With its brief but varied menu, the new White Dog has a good chance for a long walk. 

Man's Best Friend

The dynamic restaurant scene along Main Street in the Fan continues to redefine itself. Some have the formula for success; others have the capital; and yet others have the crazy urge to open a restaurant. And so it goes. Some hang on long enough to become institutions; others sit at their empty bar and wonder how they can lure customers in.

If experience counts for anything, the White Dog, a newcomer to the pack, should have a good chance for a long walk. Barry Pruitt, for 15 years a partner at Davis & Main before moving on to another Fan venture, Avenue 805, for a couple of years, should know the route for a good dog walk. This time, he's in a place just down the street from his former haunts, daring to go where many have gone before (come and gone rather quickly, that is) — at the corner of Stafford and Main. But Pruitt should know his crowd.

The space, down a couple of steps from the sidewalk, looks freshly decorated, though it's still small and intimate, with tables in nooks, crannies and a back room. We were seated in a booth across from the bar, where all six stools were eventually occupied by smokers. Short of being seated in the rather lonely back room, the choice, once you're ensconced, is to tolerate the smoke. Mellow pop standards are piped a bit intrusively, if conversation is part of your dinner plans.

But we went to eat — though conversation is as important to that experience as good food and drink. For beer drinkers several drafts and bottles are offered. The wine list ($16-$28 per bottle/$4-$4.50 per glass) is pared to a dozen-and-a-half thoughtfully chosen labels. We had a modest South African hybrid called a pinotage ($17) that I might try again.

The menu, like the wine list, is brief but varied. Perhaps with premature summer weather, some offerings seem like winter fare. On a warm night the black bean soup ($5.50) and green chili and pork stew ($5) didn't set off a rush of craving. Spring rolls with apricot chutney ($6) were more appealing. Described on the menu as crispy fried, they fell short of that, but the zesty chutney saved them. A pastry turnover ($6), filled with portobello mushrooms, roasted red peppers and Parmesan, and decorated with squiggles of a balsamic reduction is a pleasant little variation of some classic and trendy flavors. Other choices are a barbecue chicken quesadilla with a tomatillo salsa ($6) or catfish fingers with a jalapeno dip ($6.50).

The main courses number only a dozen but they cover a lot of territory for a variety of appetites.
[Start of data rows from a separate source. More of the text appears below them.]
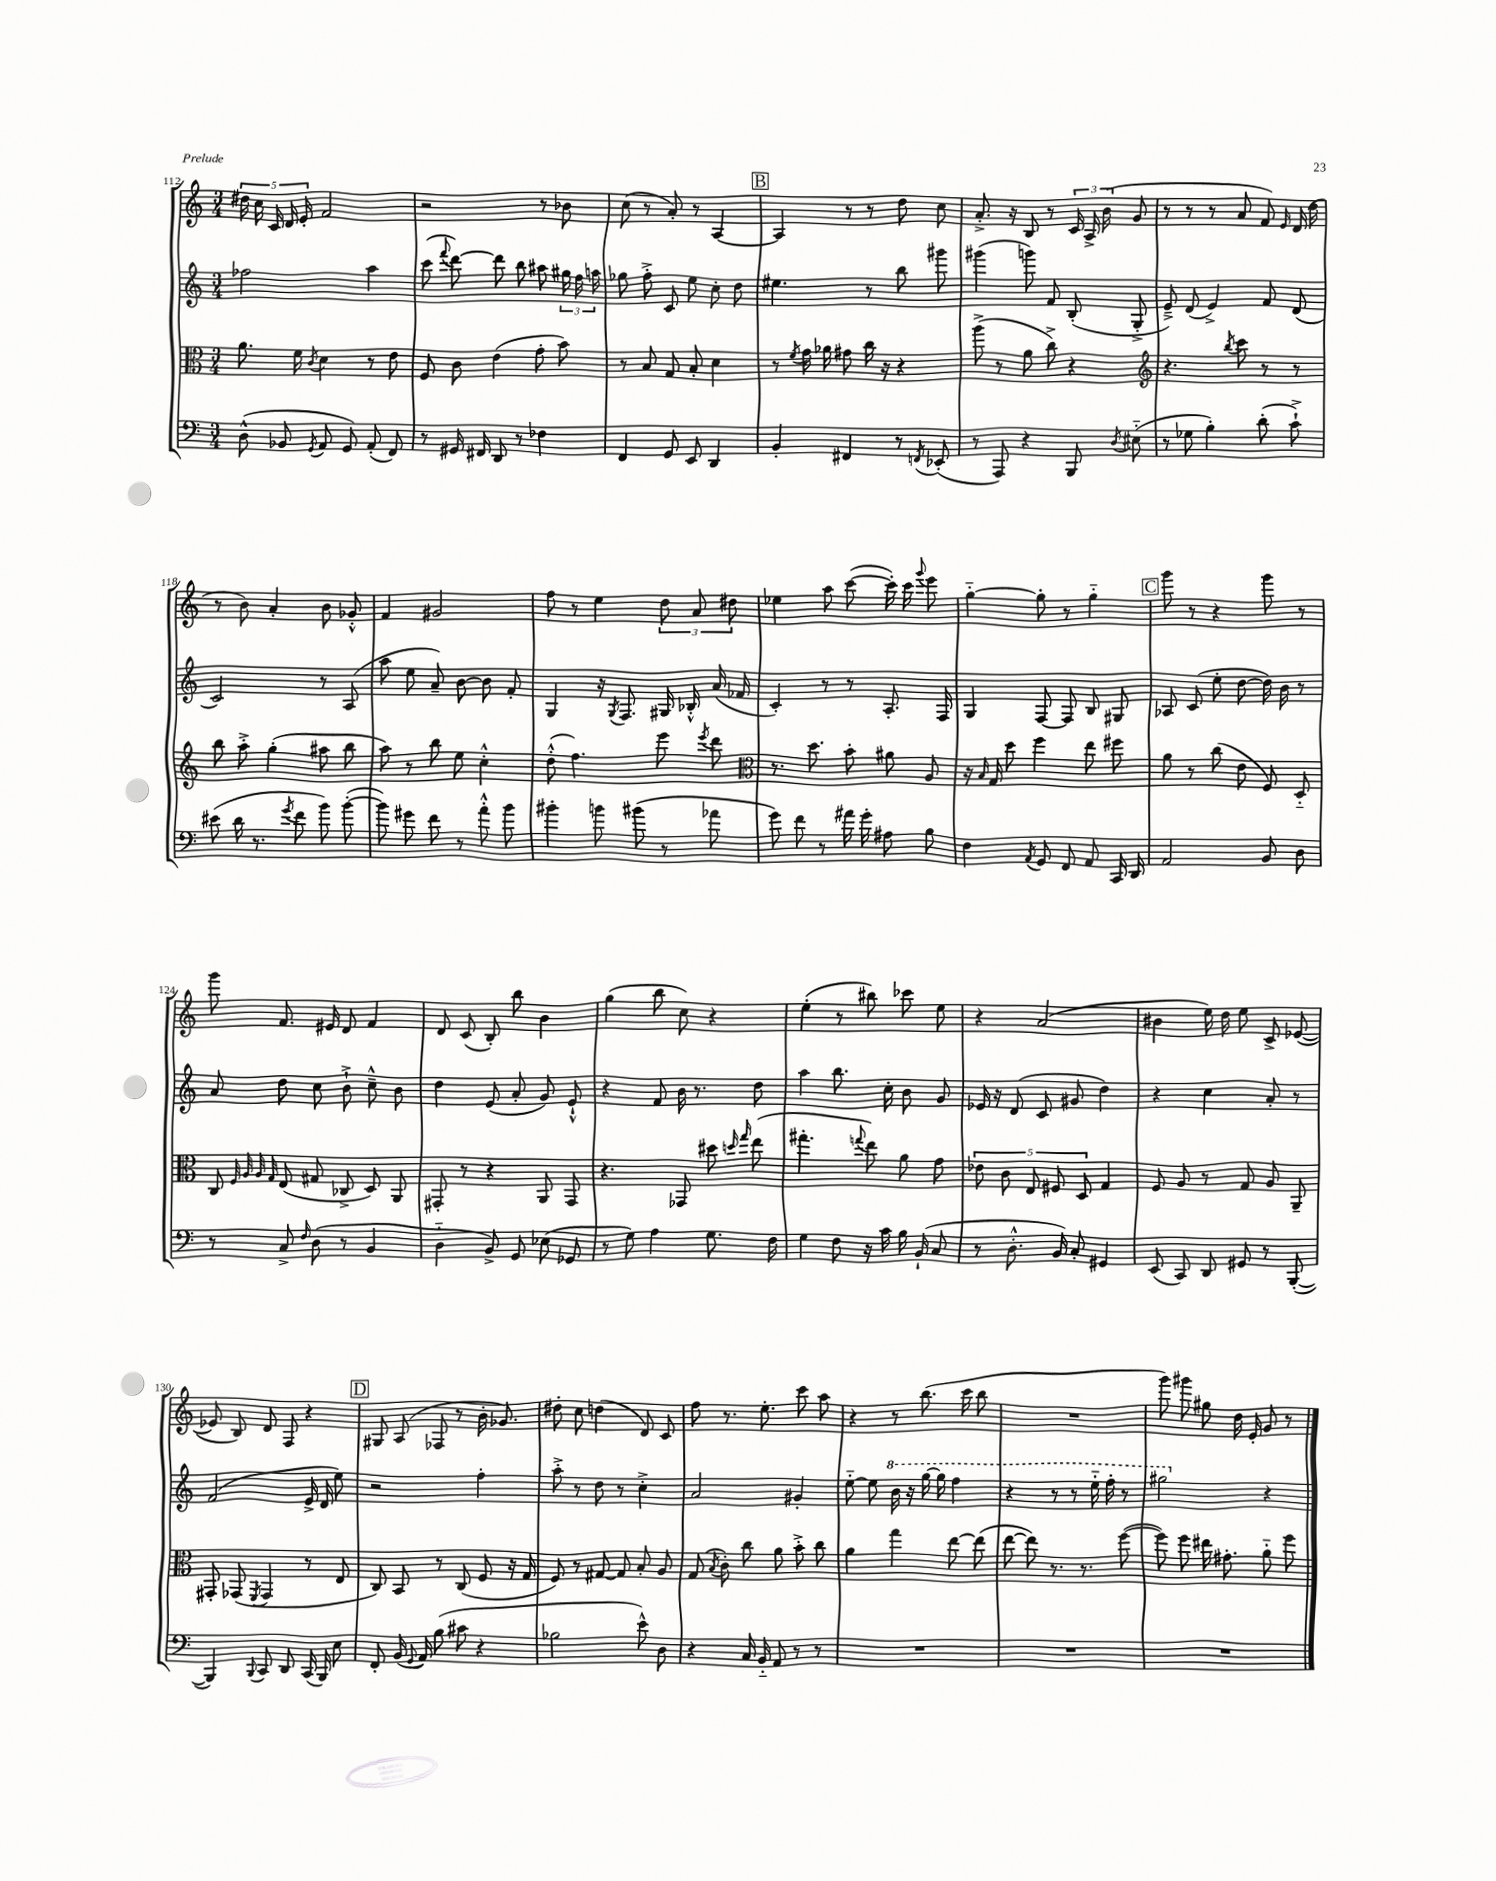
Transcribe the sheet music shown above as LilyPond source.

<<
\new StaffGroup <<
\new Staff = "s0" {
    \clef treble \key c \major \numericTimeSignature \time 3/4
    \autoBeamOff \tuplet 5/4 { dis''16 c''16 c'16 d'16 e'16-. } f'2 |
    r2 r8 bes'8 |
    c''8( r8 a'8-.) r8 a4~ |
    \mark \markup { \box "B" } a4 r8 r8 d''8 c''8 |
    a'8.-.-> r16 b8 r8 \tuplet 3/2 { c'16 a16-> b'16( } g'8 |
    r8 r8 r8 a'8 f'8) \grace { e'16 } d'16( d''16 |
    r8 b'8) a'4-. b'8 ges'8-.-^ |
    f'4 gis'2 |
    f''8 r8 e''4 \tuplet 3/2 { d''8 a'8 dis''8 } |
    ees''4 a''8 c'''8~( c'''16-.) c'''16 \appoggiatura { g'''8 } e'''8 |
    g''4~-_ g''8-. r8 g''4-_ |
    \mark \markup { \box "C" } g'''8 r8 r4 g'''8 r8 |
    g'''8 f'8. eis'16 d'8 f'4 |
    d'8 c'8( b8-.) b''8 b'4 |
    g''4( b''8 c''8) r4 |
    e''4-.( r8 bis''8) ces'''8 e''8 |
    r4 a'2( |
    bis'4 e''16) d''16 e''8 c'8-> ees'8~( |
    ees'8 b8) d'8 f8 r4 |
    \mark \markup { \box "D" } gis8 a8( fes8 r8 b'16-. ges'8.) |
    dis''8-. c''8 d''4( d'8) c'8 |
    f''8 r8. e''8.-. c'''8 a''8 |
    r4 r8 b''8.( c'''16 b''8 |
    R2. |
    g'''8) gis'''8 gis''8 d''16 e'16-. g'8 r8 \bar "|." |
}
\new Staff = "s1" {
    \clef treble \key c \major \numericTimeSignature \time 3/4
    \autoBeamOff fes''2 a''4 |
    c'''8( \appoggiatura { f'''8 } d'''8~) d'''8 b''8 ais''8 \tuplet 3/2 { gis''16 f''16 a''16 } |
    ges''8 f''8-.-> c'8 e''8 c''8-. d''8 |
    \mark \markup { \box "B" } eis''4. r8 b''8 gis'''8 |
    gis'''4( g'''8) f'8 b8-.( g8-.-> |
    e'8--->) d'8( e'4->) f'8 d'8( |
    c'2) r8 a8( |
    a''8 e''8 a'8--) b'8~ b'8 f'8-. |
    g4 r16 \acciaccatura { g8 } f8. gis16 bes16-.-^ a'16( fes'16 |
    c'4-.) r8 r8 a8.-. f16 |
    g4 f8~ f8 b8 gis8 |
    \mark \markup { \box "C" } aes8 c'8( e''8-. d''8~ d''16) b'16 r8 |
    a'8 d''8 c''8 b'8-!-> c''8---^ b'8 |
    d''4 e'8( a'8-. g'8) e'8-!-^ |
    r4 f'8 b'16 r8. d''8 |
    a''4 b''8. c''16-. b'8 g'8 |
    ees'16 r16 d'8( c'8 gis'8 d''4) |
    r4 c''4 a'8-. r8 |
    f'2( e'16-> d'16 e''8) |
    \mark \markup { \box "D" } r2 f''4-. |
    a''8-.-> r8 d''8 r8 c''4-.-> |
    a'2 gis'4-. |
    e''8~-_ e''8 \ottava #1 b''16 r16 g'''16~ g'''16 f'''4 |
    r4 r8 r8 e'''16-_ f'''16-. r8 |
    gis'''2 \ottava #0 r4 \bar "|." |
}
\new Staff = "s2" {
    \clef alto \key c \major \numericTimeSignature \time 3/4
    \autoBeamOff a'8. f'16 \acciaccatura { c'8 } d'4 r8 e'8 |
    f8 c'8 e'4( g'8-. b'8) |
    r8 b8 g8 b8-. d'4 |
    \mark \markup { \box "B" } r8 \acciaccatura { f'8 } g'16 aes'16 gis'8 c''16 r16 r4 |
    a''8->( r8 a'8 c''8->) r4 |
    \clef treble r4. \acciaccatura { b''8 } c'''8 r8 r8 |
    b''8 a''8-.-> g''4-.( ais''8 b''8 |
    a''8) r8 b''8 e''8 c''4-.-^ |
    d''8-.-^( f''4.) e'''8 \acciaccatura { e'''8 } d'''8 |
    \clef alto r8. d''8. b'8-. ais'8 a8 |
    r16 \grace { b16 } g16 d''8 f''4 e''8 fis''8 |
    \mark \markup { \box "C" } a'8 r8 c''8( e'8 f8) d8-_ |
    c8 \grace { f32 a32 a32 g32 } e8( gis8 ces8-> d8) a,8 |
    gis,8-. r8 r4 a,8 gis,8 |
    r4. ges,8 dis''8 \grace { d''16 g''16 } e''8( |
    gis''4.-. \appoggiatura { g''8 } e''8) a'8 g'8 |
    \tuplet 5/4 { ees'8 c'8 e8 fis8 d8 } g4 |
    f8 a8 r8 g8 a8 a,8-- |
    gis,8-. ges,8( \acciaccatura { f,8 } ges,4 r8 e8 |
    \mark \markup { \box "D" } c8) b,8 r8 c8( f8 r16 g16 |
    f8) r8 gis8~ gis8 b8-. a8 |
    g8( \acciaccatura { b8 } c'8-.) c''8 a'8 b'8-.-> c''8 |
    a'4 g''4 e''8~ e''8( |
    e''8~ e''8) r8. r8. f''8~( |
    f''8) f''8 eis''16 gis'8.-. a'8-_ f''8 \bar "|." |
}
\new Staff = "s3" {
    \clef bass \key c \major \numericTimeSignature \time 3/4
    \autoBeamOff d8-^( bes,8 \acciaccatura { g,8 } a,8 g,8) a,8-.( f,8) |
    r8 gis,16 fis,16 d,8 r8 fes4 |
    f,4 g,8 e,8 d,4 |
    \mark \markup { \box "B" } b,4-. fis,4 r8 \acciaccatura { f,8 } ees,8-.( |
    r8 a,,8) r4 b,,8 \acciaccatura { d8 } eis8-_( |
    r8 ges8 b4-.) d'8-.( c'8-!->) |
    eis'8( d'16 r8. \acciaccatura { g'8 } f'8 b'8) b'8~-.( |
    b'8) gis'8 f'8 r8 a'8-.-^ b'8 |
    bis'4-. b'8 bis'8( r8 aes'8 |
    g'8) f'8 r8 ais'16 g'16-. ais8 b8 |
    f4 \acciaccatura { a,8 } g,8 f,8 a,8 c,16 d,16 |
    \mark \markup { \box "C" } a,2 b,8 d8 |
    r8 c8-> \grace { f16 } d8( r8 b,4 |
    d4-_ b,8->) g,8 ees8( ges,8 |
    r8 g8) a4 g8. f16 |
    g4 f8 r16 c'16 b16 b,16-!( c8 |
    r8 d8.-.-^ b,16) c8-. gis,4 |
    e,8( c,8) d,8 gis,8 r8 b,,8~-.( |
    b,,4) \appoggiatura { b,,8 } c,8 d,8 c,16( b,,16) e8 |
    \mark \markup { \box "D" } f,8-. b,16( \appoggiatura { g,8 } a,16) b8( cis'8 r4 |
    bes2 e'8-^) d8 |
    r4 c16 b,16-_ a,8 r8 r8 |
    R2. |
    R2. |
    R2. \bar "|." |
}
>>
>>
\layout { \context { \Score currentBarNumber = #112 } }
For instance, there's a "Big Salad with everything that matters including cheese" ($7), and you can cry fowl (grilled chicken) for $2 or add grilled shrimp for $3.50. A mix of vegetables over linguine ($9.50) can be augmented by chicken ($12) or shrimp ($15.50). There's more than an Asian flair in stir-fried shrimp and vegetables over cellophane noodles in a hoisin sauce ($14). It's a colorful, flavorful bowl with good contrast of texture, particularly with a garnish of crisp-fried noodles on top. Ancho-roasted chicken ($10) is ordinary, either kept warm too long or warmed over, but I liked the macaroni and cheese underneath and the crisp, garlicky snow peas on the side. Other entrees ($13-$18) include salmon, lamb, pork loin, a New York strip steak and Hungarian beef goulash.

We finished with an intense fruit sorbet, frozen in the shell of the fruit — tangerine, in this case. It's good.

Gertrude Stein once said that a dog walk should be the same but different. It's an interesting challenge for the one with the leash on The White Dog.